An erotic presence in a bare field stripped of its green clothing, of its crops, of its native grasses. I'd never thought of dirt in exactly that way, even growing up on a Kentucky farm in the 1950s. There, in the autumn, after the tobacco had been cut and harvested and the land disked and readied for a winter "cover crop" of rye or clover, the kids and a pile of rocks rode behind the tractor on a sort of flat, wooden tray called a drag that was used to level out the surface, dust filling our nostrils and clogging our eyes. That dirt seemed anything but erotic—though of course, as I came to learn later, it was pregnant with relentlessly heaving, merging, breeding micro-organisms, the viruses, the bacteria, the fungi that are the original stuff of life.
The erotic nether life of naked earth has in recent years become more intensely examined by soil and plant scientists, poets, activists, and historians. Professors Ronald Amundson and Peng Gong at Berkeley's College of Natural Resources are using a variety of land- and satellite-based maps to locate and categorize soil across North America. What they look for are not merely the nutrients, as traditional agricultural soil scientists do, but the living and breeding organisms that have not yet been turned and cultivated by farming, roads, and housing. Even when the most sensitive farming techniques are used, the fundamental "erotics" of soil—the primordial succession of life that has persisted within it for thousands of millennia—are instantly altered when the tip of the plow first penetrates and rolls the soil over to the hot stare of the sun. Amundson, of course, doesn't use that sort of language. His is the language of science.

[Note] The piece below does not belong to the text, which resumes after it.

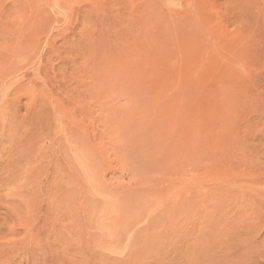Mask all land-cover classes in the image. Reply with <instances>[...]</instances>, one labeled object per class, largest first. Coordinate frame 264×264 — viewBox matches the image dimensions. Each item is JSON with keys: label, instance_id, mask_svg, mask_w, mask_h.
Returning a JSON list of instances; mask_svg holds the SVG:
<instances>
[{"label": "rangeland", "instance_id": "rangeland-1", "mask_svg": "<svg viewBox=\"0 0 264 264\" xmlns=\"http://www.w3.org/2000/svg\"><path fill=\"white\" fill-rule=\"evenodd\" d=\"M0 264H264V0H0Z\"/></svg>", "mask_w": 264, "mask_h": 264}, {"label": "bare ground", "instance_id": "bare-ground-1", "mask_svg": "<svg viewBox=\"0 0 264 264\" xmlns=\"http://www.w3.org/2000/svg\"><path fill=\"white\" fill-rule=\"evenodd\" d=\"M253 248V247H252ZM253 250H254V248H253Z\"/></svg>", "mask_w": 264, "mask_h": 264}]
</instances>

Cultivated soil, he said in a 2003 interview with Breakthroughs magazine, "is like an animal that has been domesticated," resembling "its wild or native ancestor, but there are enormous and profound changes in its characteristics." What that means concretely is that the integral organic matter within soil—mostly the rotting plants laid down by the millennia—is broken up, which converts it into ready food for bacteria, fungi, and a host of smaller microbes. That act of consummation by the microbes liberates huge amounts of carbon dioxide into the atmosphere as a by-product. The fundamental chemical composition of the earth is irrevocably changed.
Needless to say, all those years I spent in Kentucky being hauled around as added weight on the wooden leveling drag only added to the world's CO2 burden. Although neither Amundson nor Gong is scientifically concerned with one farming practice or another, they do argue for creating targeted reserves of undisturbed soils before their primordial character is eliminated for all time—as have been most of the Great Plains prairies.